The lowest contribution takes place at high frequencies (2·10³ to 1·10⁴ Hz) with a low associated capacitance for all samples (3·10⁻⁶ to 2·10⁻⁵ F/cm²). The resistances for all range of temperature goes from 0.5 Ω·cm² for the Ni infiltrated sample at the highest tested temperature to 20 Ω·cm² for the Co₃O₄ at the lowest temperature. The HF resistance can be associated with the charge transfer for the hydrogen oxidation reaction (HOR) in the interface electrode-electrolyte [33,36]. Since electrodes are pure electronic conductors, the HOR will take place on the active sites located in the electrode–electrolyte surface (TPB). Co₃O₄ exhibits the highest resistance, whereas nickel support has the lowest ones. The higher electrical conductivity of Ni in contrast with Co₃O₄ could explain the lower resistance of Ni pattern electrode. In addition, there is a thermal activation in both catalysts infiltrated that can improve the charge transfer in the HOR. RLF1 process has a characteristic frequency in the range of 0.1 to 1 Hz for the three electrodes in all ranges of temperature and should be ascribed with surface processes. The associated capacitance values vary from 1·10⁻³ to 8·10⁻³ F/cm². These resistances have the highest contribution in the Rp for all samples, limiting the cell performance. For all samples, there is a thermal activation in all range of temperatures. While Co₃O₄ shows only one activation energy in the RLF2 as function of 1000/T(Figure 10c), both Ni catalysts exhibit two activation energies. RLF2 has a frequency range between 0.5 and 20 Hz. In this case, all samples have similar resistance values until 255 °C, when there are different catalytic activations.

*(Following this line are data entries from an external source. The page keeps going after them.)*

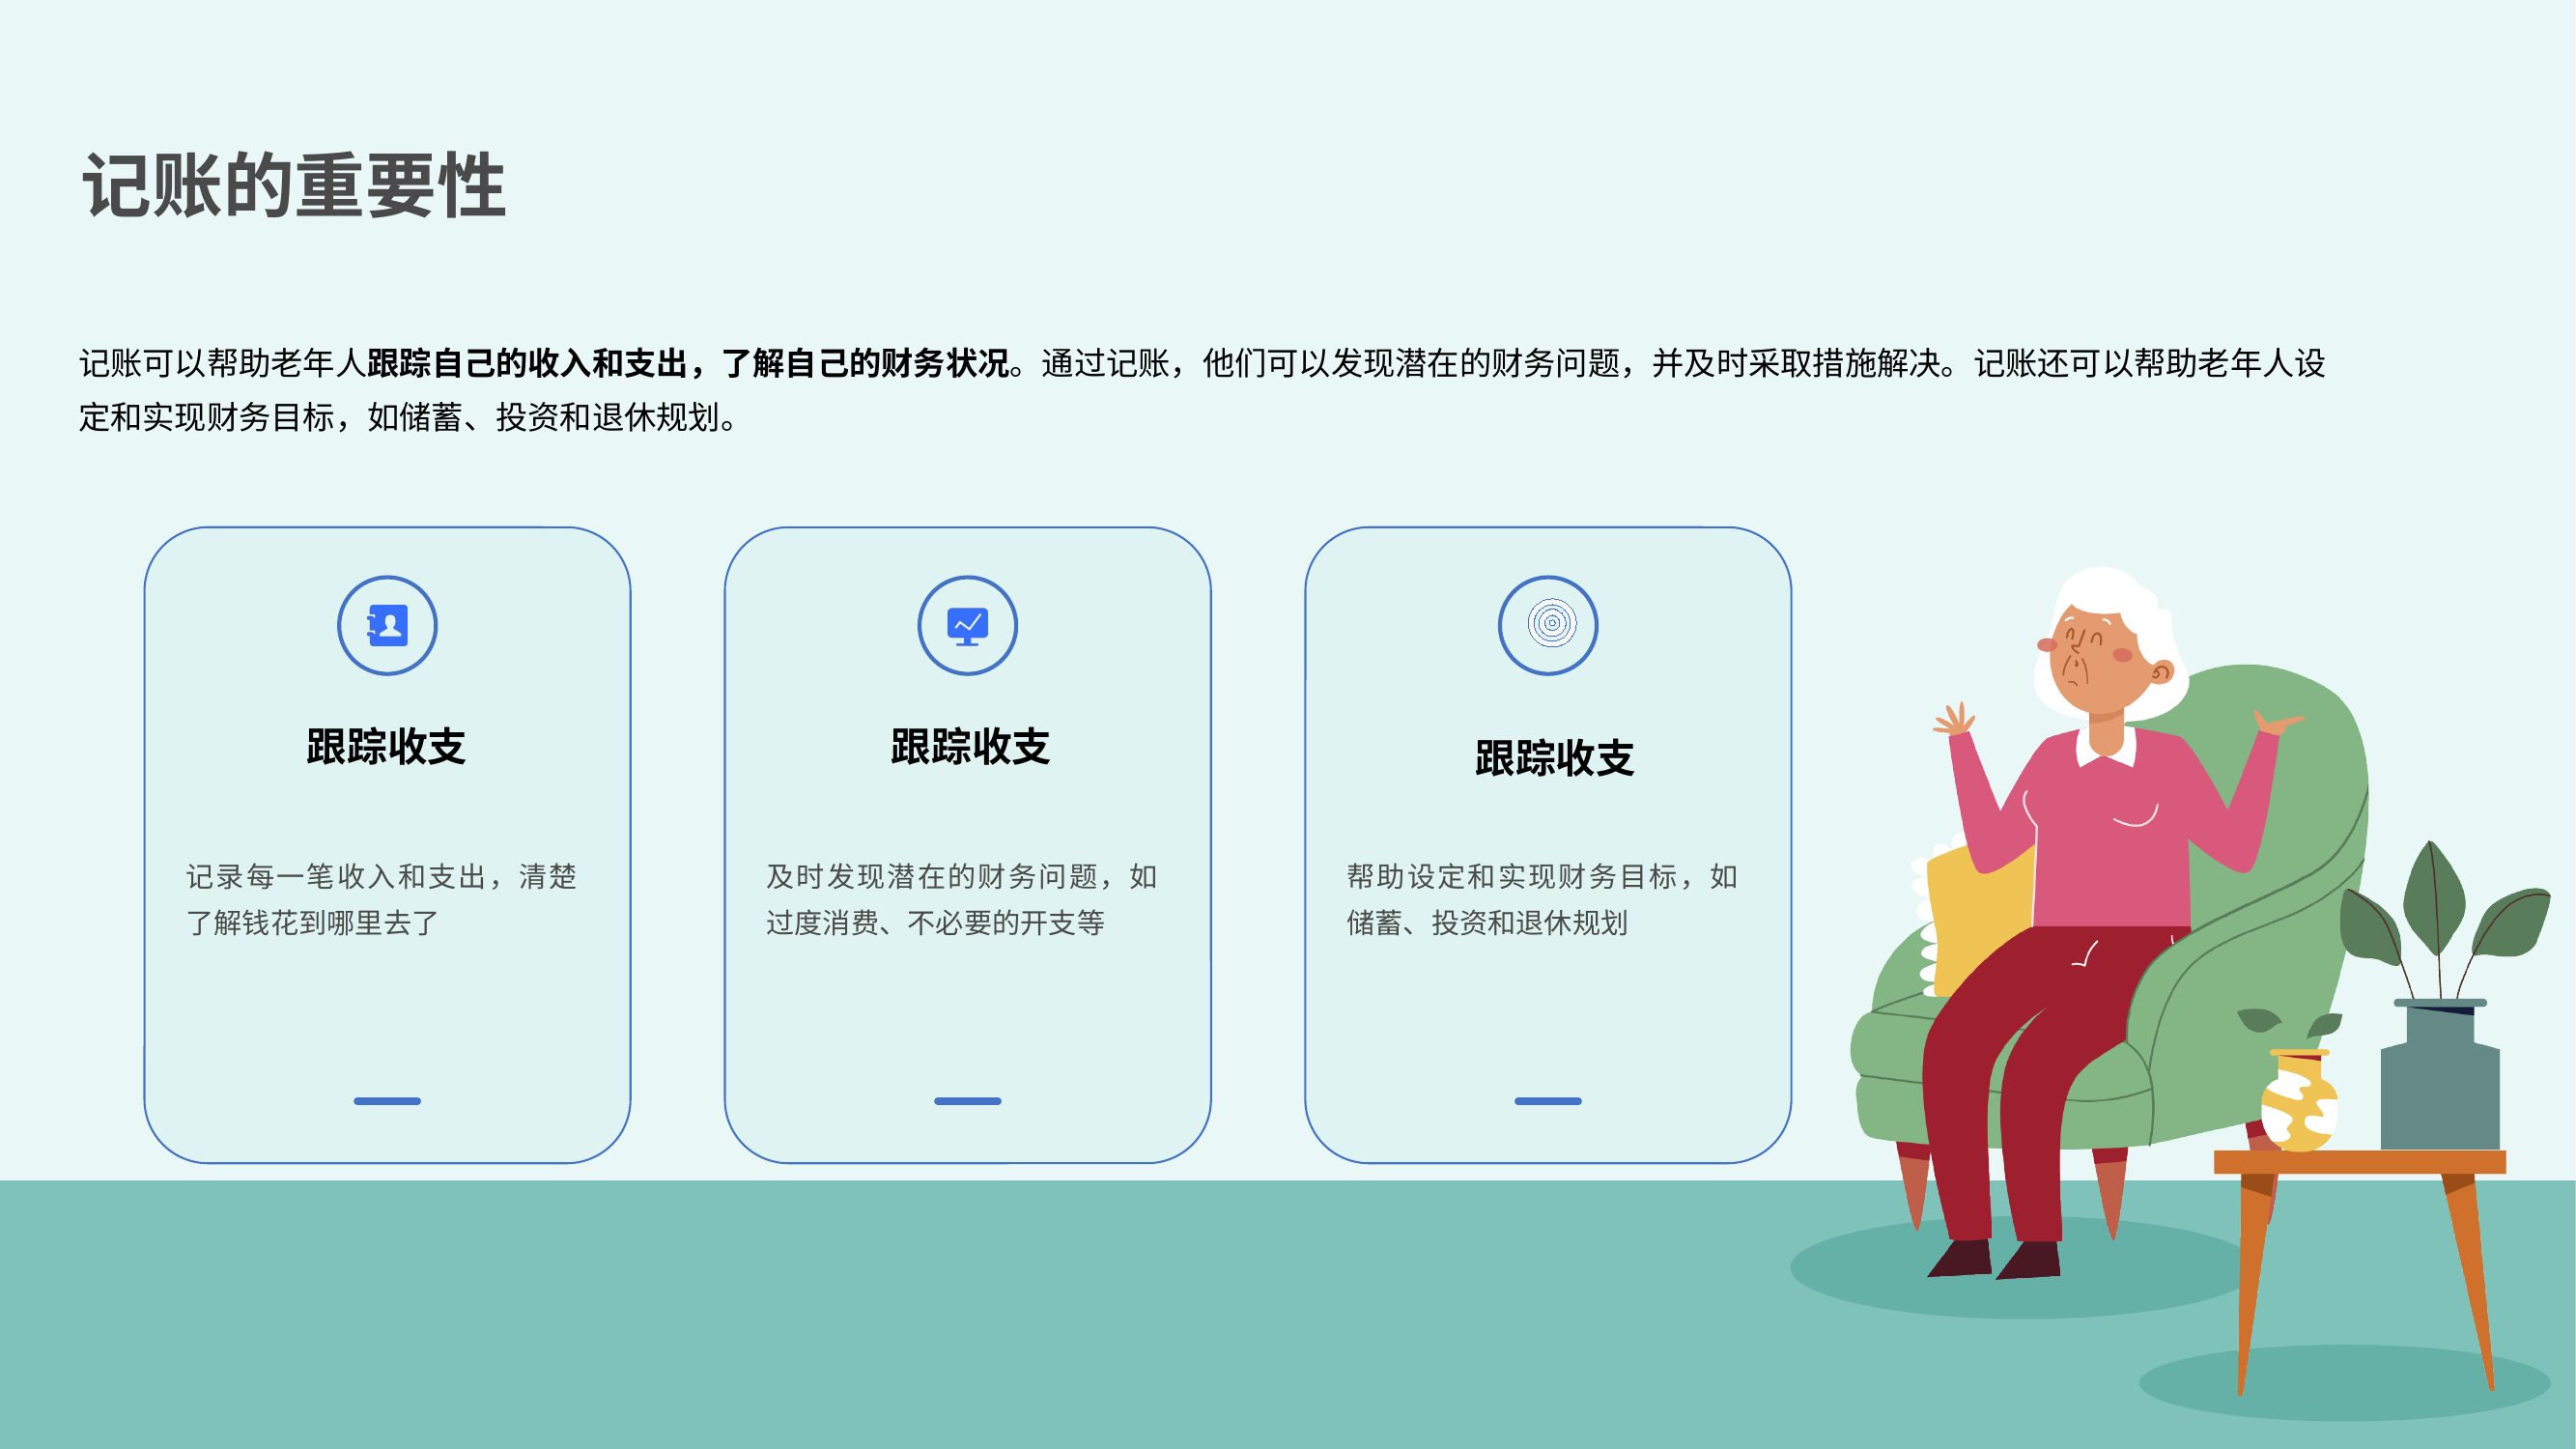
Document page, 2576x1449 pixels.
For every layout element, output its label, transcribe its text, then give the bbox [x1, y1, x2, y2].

text_box [338, 576, 438, 675]
text_box 记账的重要性 [66, 143, 1355, 236]
picture [367, 605, 408, 646]
text_box 跟踪收支 [1448, 724, 1664, 781]
text_box 记账可以帮助老年人跟踪自己的收入和支出，了解自己的财务状况。通过记账，他们可以发现潜在的财务问题，并及时采取措施解决。记账还可以帮助老年人设定和实现财务目标，如储蓄、投资和退休规划。 [78, 282, 2333, 481]
text_box [918, 576, 1018, 675]
text_box 记录每一笔收入和支出，清楚了解钱花到哪里去了 [143, 526, 632, 1165]
text_box 帮助设定和实现财务目标，如储蓄、投资和退休规划 [1304, 526, 1793, 1165]
picture [948, 607, 988, 647]
text_box 跟踪收支 [864, 712, 1080, 769]
text_box [1498, 576, 1599, 675]
text_box [1528, 598, 1577, 647]
text_box 及时发现潜在的财务问题，如过度消费、不必要的开支等 [723, 526, 1212, 1165]
picture [1850, 566, 2551, 1396]
text_box 跟踪收支 [280, 712, 495, 769]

Different processes have been suggested for the low frequency resistances, slow gas diffusion due to the low gas flow and gas conversion or dissociative chemisorption of hydrogen at the electrode (H₂ → 2H_adsorbed) [29,36,37]. Since the hydrogen percentage was maintained at 3%, the lowest frequency resistance could be associated with that fact. Nevertheless, the RLF2 could be interpreted as hydrogen chemisorption and electrochemical reaction coupled, due to the frequency range and the use of Gerischer element in the Ni sponge EIS fitting. Finally, the lower resistance of Ni infiltrated catalyst at high temperatures can be assigned to the higher surface area of the smaller particles, allowing a higher active area for the hydrogen oxidation reduction reaction.

4. Conclusions

CsH₂PO₄ has been characterized by electrochemical impedance spectroscopy and XRD, showing a phase transition above 232 °C followed by outstanding conductivity improvement. As to increase the mechanical stability of the electrolyte, composite electrolytes were prepared by mixing CDP and an epoxy resin. The composite electrolyte CDP:epoxy 85:15 showed the best performance with a high stability.

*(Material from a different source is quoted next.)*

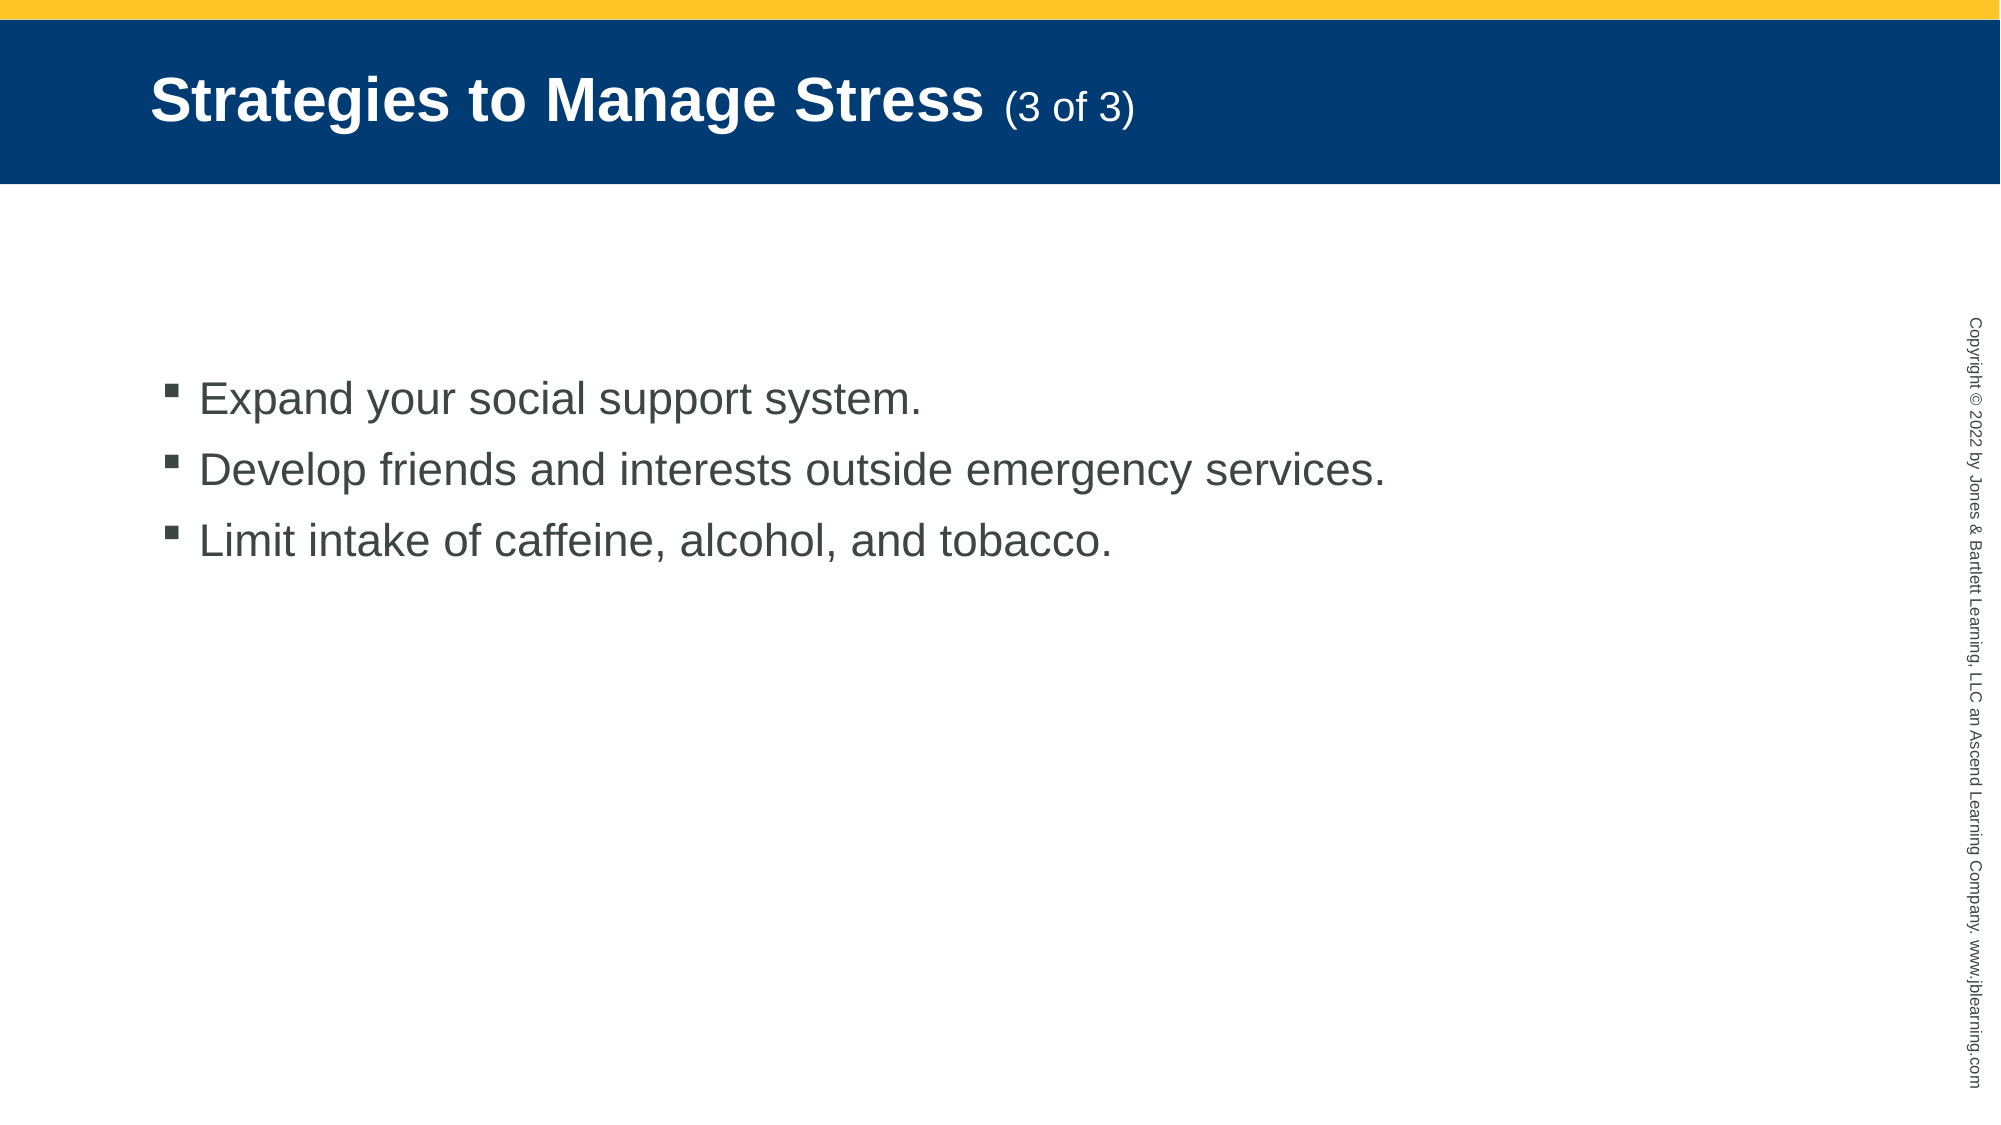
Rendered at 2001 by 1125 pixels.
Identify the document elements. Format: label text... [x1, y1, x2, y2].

list Expand your social support system. Develop friends and interests outside emergency services. Limit intake of caffeine, alcohol, and tobacco. [146, 361, 1859, 1016]
title Strategies to Manage Stress (3 of 3) [0, 19, 2000, 185]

In addition, Ni sponge was studied as alternative for the hydrogen oxidation reaction catalyst and support of the electrochemical cell, for fuel cell and electrolysis operation. The performance of the nickel support could be boosted infiltrating different catalysts inside the scaffold as Co₃O₄ and Ni. The higher surface area on the smaller Ni particles infiltrated reduces the polarization resistance of the electrode. Furthermore, the commercial carbon paper with 30% Platinum showed degradation with time, increasing the resistance of the electrode at LF. As a result, electrodes based on Ni support and tailored with different nanocatalysts can be used as alternative to the expensive and unstable Pt.